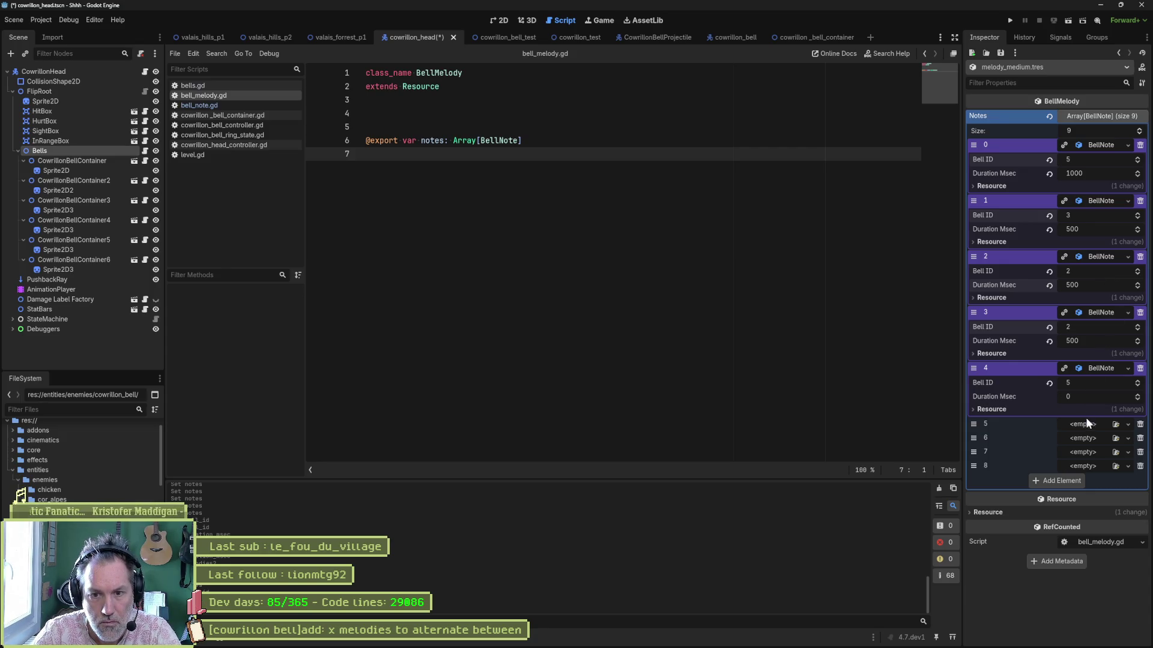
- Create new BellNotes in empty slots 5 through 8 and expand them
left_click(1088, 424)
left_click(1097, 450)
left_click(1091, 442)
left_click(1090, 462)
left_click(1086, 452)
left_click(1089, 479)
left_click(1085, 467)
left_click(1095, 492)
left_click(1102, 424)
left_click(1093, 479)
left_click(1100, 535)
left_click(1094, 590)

## GOAL OF THE EXERCISE
Repeat all the records exactly, images excluded.

## ANSWER TO THIS EXERCISE
- Create new BellNotes in empty slots 5 through 8 and expand them
left_click(1088, 424)
left_click(1097, 450)
left_click(1091, 442)
left_click(1090, 462)
left_click(1086, 452)
left_click(1089, 479)
left_click(1085, 467)
left_click(1095, 492)
left_click(1102, 424)
left_click(1093, 479)
left_click(1100, 535)
left_click(1094, 590)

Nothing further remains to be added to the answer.